Knowing all this I made a decision. I bought the digital version that first weekend and would live with the consequences. Little did I know that Activision didn’t send the review code to publication on the day of release, therefore ensuring that no-one, at all, would speak negatively about their game. They didn’t even attempt to pay Streamers of Youtubers to review it.

When the reviews started coming in, it was tragic news – unanimously the critics all found it to be absolute shite. To be fair the reasons included nothing that I wasn’t aware of through my game time (although many of these reviewers experienced issues 100 times worse than what I did). While they wouldn’t have put me off (being a massive THPS fan), I would’ve waited until the price had dropped.

THPS5 Metacritic

Well, fuck!

The initial lack and ultimately the wholly negative reviews really impacted the sales of the game though and although figures do not get released it never appeared in the UK charts. I think that this case-study shows that reviews do have a profound effect on the buyer, but this case also threw up another interesting question revolving around reviews.

How trustworthy are reviews?

THPS5 released on the 29th September 2015, and on that morning there was not a single review. It transpired that Activision had not sent the copies out for review until they knew they would be delivered the day of release, making well-timed reviews impossible. And yet, that evening, a well-respected online publication had their review live on site – it led to the question – how can this site have a review up, this early, when larger ones couldn’t?

How much game time was completed before this review was written and subsequently published?

In my experience reviewing a game is time-consuming thing. I like to see the majority of what the game has to offer, this means I finish the story and continue playing side quests etc. I know THPS5 isn’t the largest game, but for my review (coming soon btw) but  I made sure I 100% completed it and spent a crazy amount of time in the create-a-park mode. This ensures that I had as full a picture as possible so I could deliver to you guys a well-rounded review that took everything into account. Could I have achieved this in a day (or less)? No way!


This is me playing a game for review! Knackered!

For me, this web publication had quickly cobbled together a review (possibly while finishing all the levels) and threw it up in the knowledge that they were the only ones with one. Why?  I don’t really know, but I’d guess traffic.

How full of a picture did they have of the game? After reading the review it is not at all detailed. Sure it includes a brief level review, mention of the bugs, create-a-park in passing, even the soundtrack (review checklist complete). But the detail is notable in its absence and the review isn’t up to the publications normal standard.

Do I trust this review? I most certainly do not. don’t get me wrong THPS5 will not be getting my GOTY award, it’s nowhere near it. I know a bad game when I play one, and THPS5 is possibly the worst game I’ve played in 2015. I know this through weeks of play; not from a few hours, and although my review is late, it is fair.

In a world where gamers are a hugely cynical bunch; and rightly so, we approach everything with a level of trepidation. DLC and season passes garner nothing but hate and derision; review embargoes are used to gauge  a games true value and yet reviews are often taken at face value. A game gets a bad review, it’s bad! Even though there are numerous examples of reviewers being “bought” by major companies.

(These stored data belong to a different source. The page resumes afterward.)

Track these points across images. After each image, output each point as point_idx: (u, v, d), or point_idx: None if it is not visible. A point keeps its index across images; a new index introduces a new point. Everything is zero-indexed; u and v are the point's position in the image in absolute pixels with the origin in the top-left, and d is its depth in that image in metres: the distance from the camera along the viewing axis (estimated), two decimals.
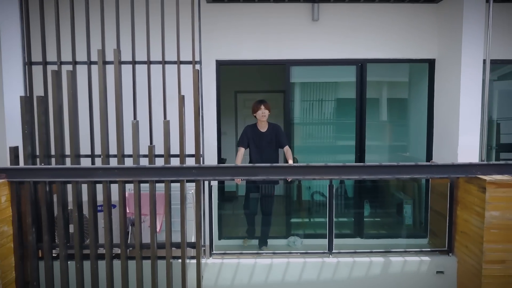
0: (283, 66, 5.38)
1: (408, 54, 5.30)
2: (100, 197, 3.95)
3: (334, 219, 4.28)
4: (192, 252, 4.07)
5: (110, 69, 4.16)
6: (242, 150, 4.87)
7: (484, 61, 4.48)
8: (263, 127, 4.89)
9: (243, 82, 8.02)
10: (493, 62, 4.92)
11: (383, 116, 5.85)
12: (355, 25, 5.27)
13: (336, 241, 4.33)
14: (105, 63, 3.88)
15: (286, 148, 4.88)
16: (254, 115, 4.90)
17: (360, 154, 5.49)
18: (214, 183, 4.60)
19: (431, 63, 5.32)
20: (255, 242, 5.03)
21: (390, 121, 5.84)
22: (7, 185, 3.61)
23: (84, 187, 3.90)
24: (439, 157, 5.21)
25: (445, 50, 5.08)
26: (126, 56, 4.11)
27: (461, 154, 4.61)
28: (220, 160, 5.53)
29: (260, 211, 5.06)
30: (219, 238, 5.03)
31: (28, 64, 4.15)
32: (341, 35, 5.27)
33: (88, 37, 4.02)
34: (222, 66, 5.29)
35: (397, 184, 5.77)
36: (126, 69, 4.08)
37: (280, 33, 5.24)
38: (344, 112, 5.72)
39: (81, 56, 4.19)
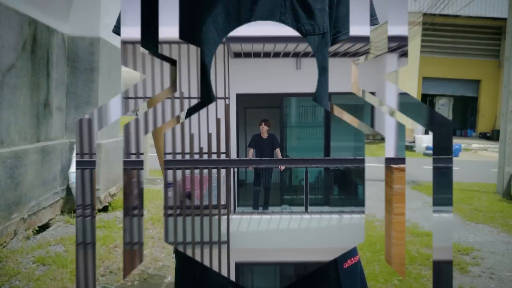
0: (278, 97, 7.28)
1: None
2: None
3: (313, 197, 6.12)
4: (223, 211, 5.98)
5: None
6: (251, 150, 6.78)
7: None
8: (264, 135, 6.79)
9: (250, 100, 9.91)
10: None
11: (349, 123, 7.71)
12: None
13: (311, 208, 6.22)
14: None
15: (277, 150, 6.77)
16: (260, 127, 6.78)
17: (326, 152, 7.37)
18: (235, 170, 6.50)
19: (373, 93, 7.23)
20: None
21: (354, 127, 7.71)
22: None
23: None
24: None
25: (380, 86, 7.00)
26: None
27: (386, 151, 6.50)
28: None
29: (262, 190, 6.96)
30: (237, 206, 6.92)
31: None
32: (315, 77, 7.17)
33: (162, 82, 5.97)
34: (240, 97, 7.20)
35: (356, 173, 7.65)
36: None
37: (276, 76, 7.14)
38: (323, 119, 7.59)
39: None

Reviews aren’t going away. Neither are the controversies that follow them and I feel that they should stay. They have a very real role to play in our fledgling industry – they should provide a unswayable voice for the consumer. They should state when a game is broken, or unplayable. And they should send a message to developers saying that we won’t stand for it. Unfortunately the number of reputable sites is shrinking by the day with most being swayed for large amounts of money at best or Doritos and mountain Dew at worst.


Those must be delicious treats, your credibility is gone!

Read every review with a pinch of salt, we have no idea what is going on with reviewers and not everything is written with the best intentions. My advice is read a range of reviews and form your own opinion. I have a few sites that I trust and read their reviews and I listen to the voices of the independent writer, my lack of faith in mainstream media’s representation of games drove me to find blogs.

The independent voice, I find, is the most trustworthy. I read every single review that appears on my reader page because I know that I can trust your opinions.

And I hope that when you read mine you feel the same.

How much value to you place on reviews?

Do they sway your purchasing decisions?  

Who do you trust with reviews?

Tell me in the comments below!


4 thoughts on “Reviews and What They Mean To Gamers

  1. I really enjoy reading game reviews, but they almost never impact my decision of whether to buy a game. I don’t really use reviews as research, I’m more likely to read reviews of things I’m already playing. I’m much more impacted by blogs and twitter and recommendations from friends.

    At the same time, I don’t harbor any distrust of big review sites. I don’t think they need to 100% a game (if it’s not heavily narrative focused) to give it a fair review as long as they say how much they played. They’re all just opinions.

    Liked by 1 person

    • All very good points! I also love reading reviews and find blogs to be a far better source of good ones than mainstream media!

      I use reviews slightly differently to you. I use them as a way of seeing if the game is worth the full retail price. If I want to buy a game though I’ll buy it – they sway when I buy rather than if I buy. If that makes sense.

      I also love reading reviews for games that I’m playing. Especially if it’s an older title

      Liked by 1 person

  2. To me, I think YouTube has taken over the place of reviews. It’s much better to actually see game play, and get relevant information then. It’s just the easier way to tell, and understand what a game us about.

    I still like the written kind though. It’s much easier to digest at times as waiting for videos takes time. And it’s kinda more relaxing to sit back and read rather than listen.

    I also find written reviews to be more detailed in the how’s and whys of what they felt.